[Opening TEXT UNDER STUDY section]
Thank You

Just over two weeks ago, on April 7, my chest was cut open and blocked arteries were bypassed by sections of veins cut from and taken from my legs.  The day before, I experienced pains so severe that I thought this might be it, this might be the end.

Today, I had a follow up appointment with Dr. Stone, the heart surgeon who quite simply saved my life.  Nearly all of the incisions, the several cuts to my legs and the deep channel down the middle of my chest, have either healed or are well on their way to completely healing.  He told me that other than lifting or pulling or pushing ten pounds or more, all restrictions are lifted.

I still have some pain and tightness from the incision in my chest, but even that’s improved to the point that I’ve scrapped all the prescription pain pills in favor of the occasional Moltrin.   I still have ten weeks of cardiac rehab (I go three mornings a week, and am in the middle of my second week) to complete, so I am by no means a finished product just yet.

Still, it boggles my mind how far I’ve come in these fifteen days since I was sliced open.  It’s taken a team of nurses and doctors, led by Dr. Stone, as well as the kindness and support and aid of friends and family.  I owe these people everything, and intend to start the payback by taking the rest of my recovery as seriously as possible. I have no choice -it’s going to take a mighty strong heart to express the love and gratitude that these remarkable people have all earned.

Today is Earth Day, and my normal impulse is to rail against the selfish and thoughtless harm that humans, in their greed and self-absorption, have enacted on this amazing planet. But while those sentiments may be true, this year I’m also aware that I have benefited from the incredible capacity for kindness and caring and love that is the best of human nature, and I’m reminded that we’re all in this thing together. I am convinced more than ever that we can and we will fix this planet, and that we can overcome our petty differences and do what is right for each other.

Whatever I can do to help – well, sign me up.

Sunday Morning

Saturday was hustle and bustle, my daughter home from college for a short weekend, my sister driving down from Oshkosh to visit, my brother-in-law over and doing yard work for me, and my oldest son having flown in from the twin cities. It was a beautiful and warm spring day, the sun shining and the sky blue and cloudless.  In the late afternoon, my wife prepared a big dinner, and my mother-in-law joined us.  And there was laughter and smiles, the whole day was just about perfect, and it wound down into a quiet and comfortable night.
[Closing TEXT UNDER STUDY section]
_WHAT YOU WILL DO:_
• A. Answer these from the heart surgery post, one per line:
(i) On what date was the chest surgery done?
(ii) How many weeks of cardiac rehab are still left to complete?
(iii) From where did the sister drive down to visit?
• B. Please reproduce word for word everything in the heart surgery post from "Today is Earth" down to "for each other.".
The records that come next are separate material, unconnected to the heart surgery post.
[Opening EXTRACTED INFORMATION section]
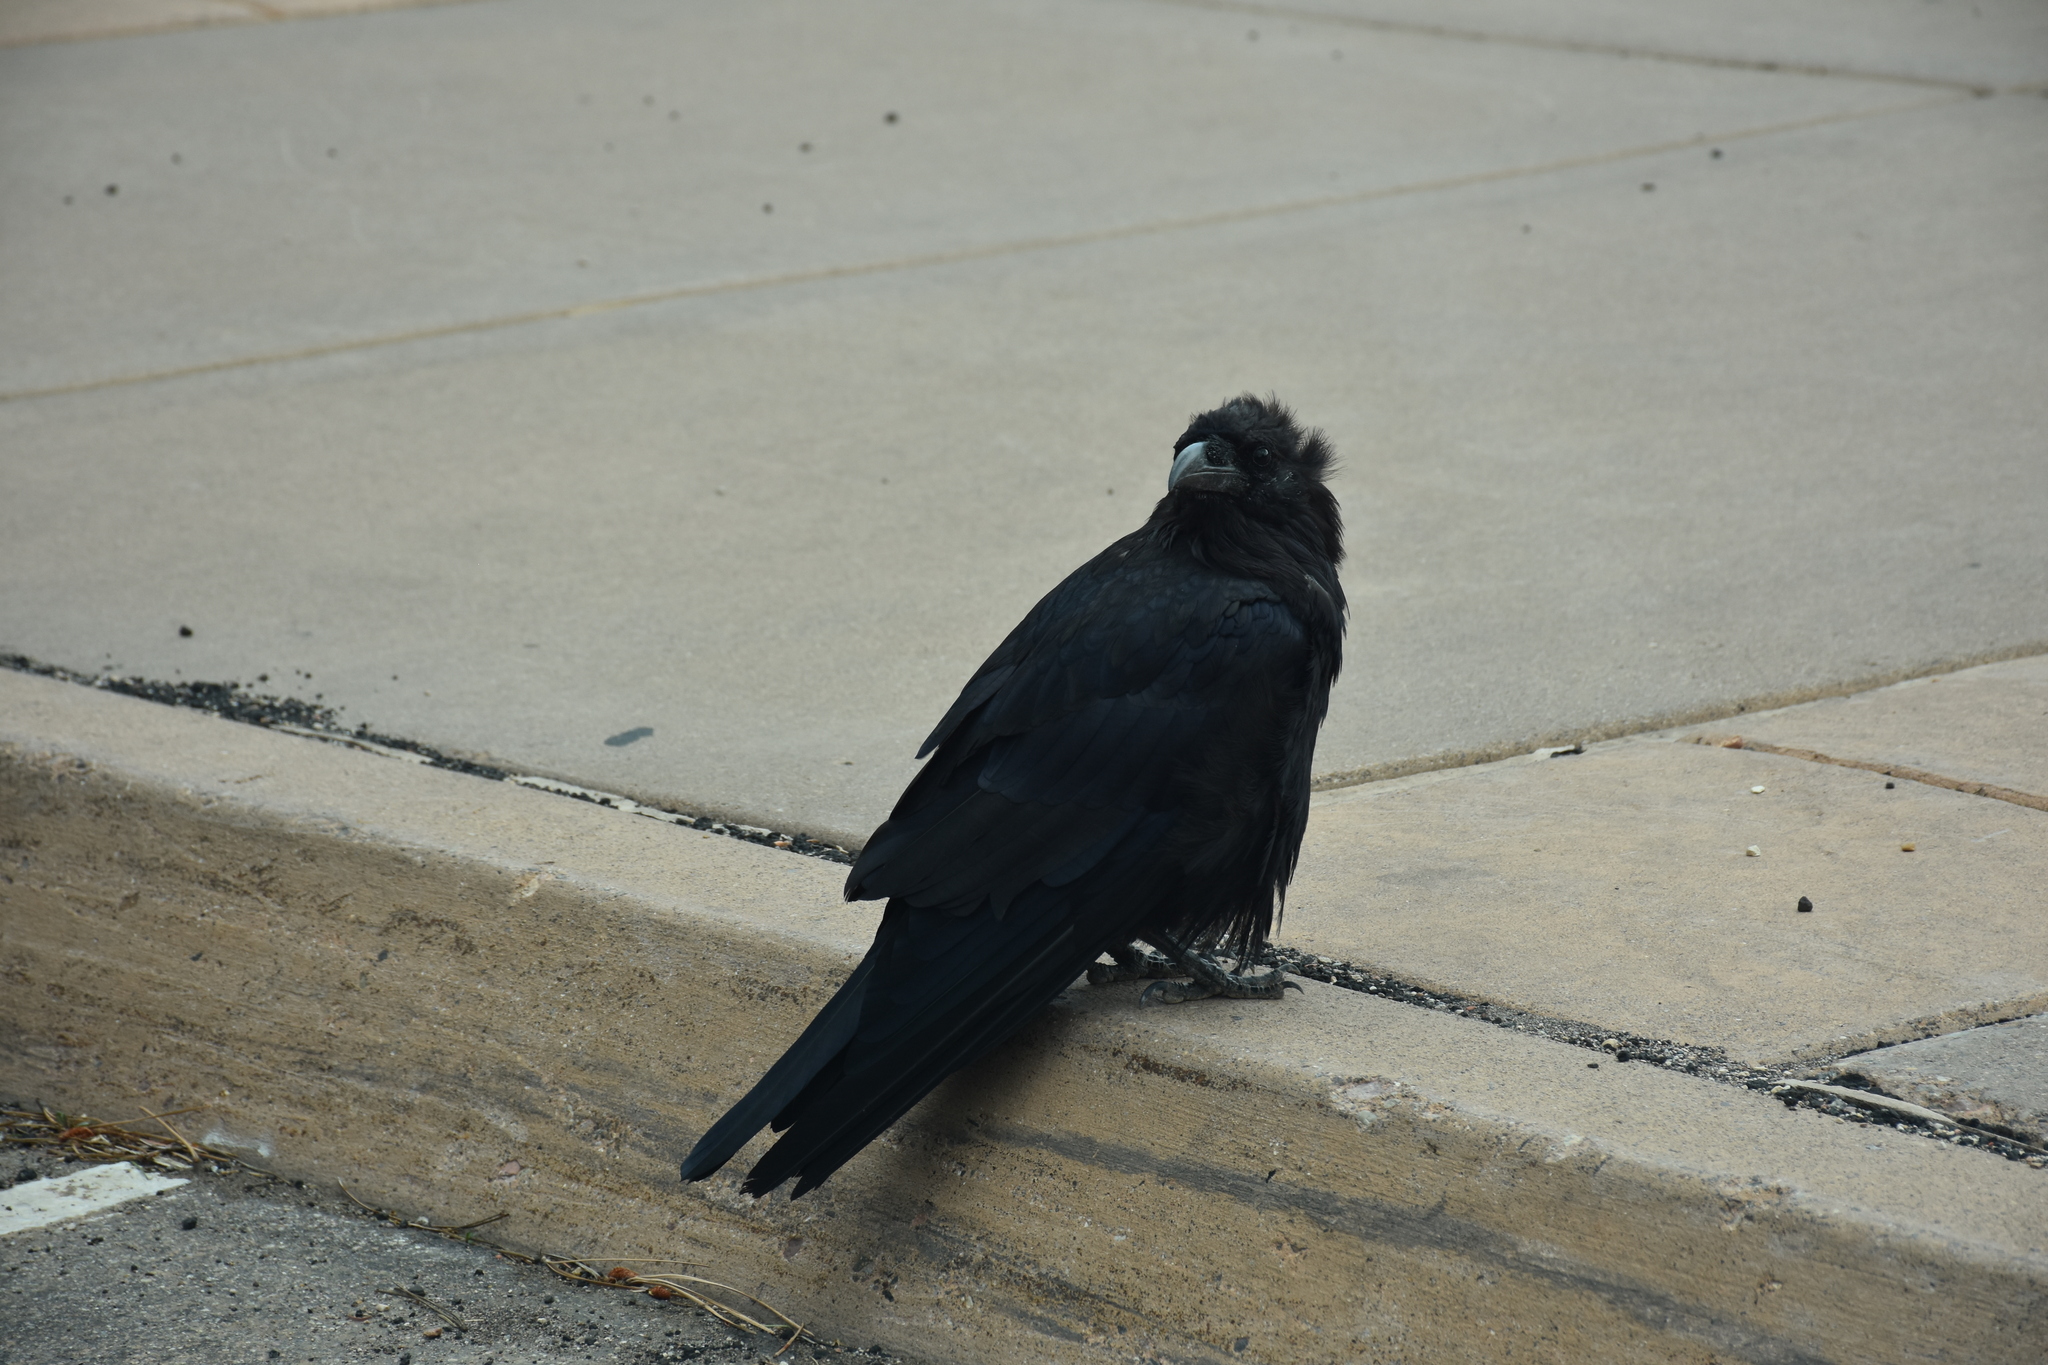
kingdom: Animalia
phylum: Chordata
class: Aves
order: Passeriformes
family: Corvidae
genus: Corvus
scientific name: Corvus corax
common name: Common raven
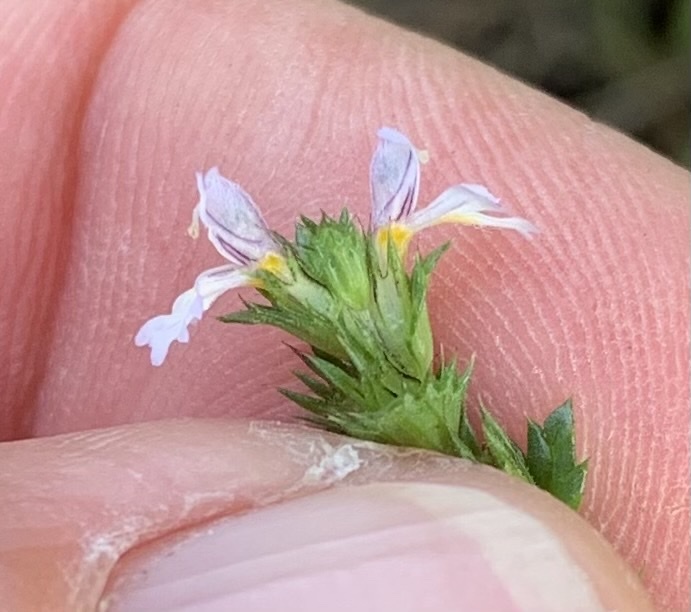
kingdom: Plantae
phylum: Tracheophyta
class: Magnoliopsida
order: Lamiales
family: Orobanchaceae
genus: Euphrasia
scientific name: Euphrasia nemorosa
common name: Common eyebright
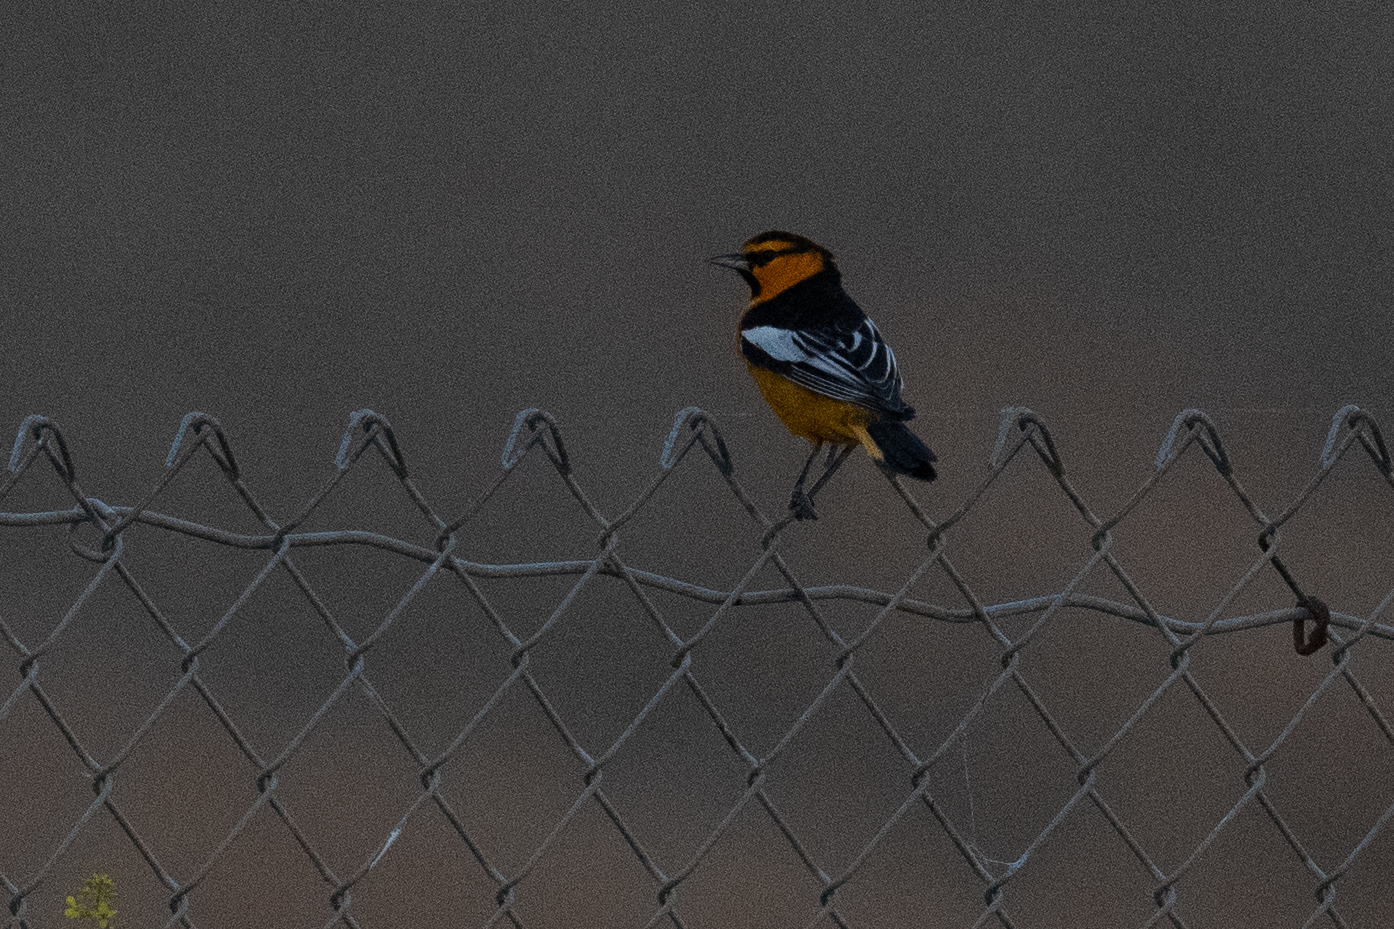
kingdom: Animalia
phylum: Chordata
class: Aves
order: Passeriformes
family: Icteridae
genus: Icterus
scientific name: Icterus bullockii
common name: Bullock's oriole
[Closing EXTRACTED INFORMATION section]
_TASK RESPONSES:_
• A.
(i) April 7
(ii) Ten weeks
(iii) Oshkosh

• B.
Today is Earth Day, and my normal impulse is to rail against the selfish and thoughtless harm that humans, in their greed and self-absorption, have enacted on this amazing planet. But while those sentiments may be true, this year I’m also aware that I have benefited from the incredible capacity for kindness and caring and love that is the best of human nature, and I’m reminded that we’re all in this thing together. I am convinced more than ever that we can and we will fix this planet, and that we can overcome our petty differences and do what is right for each other.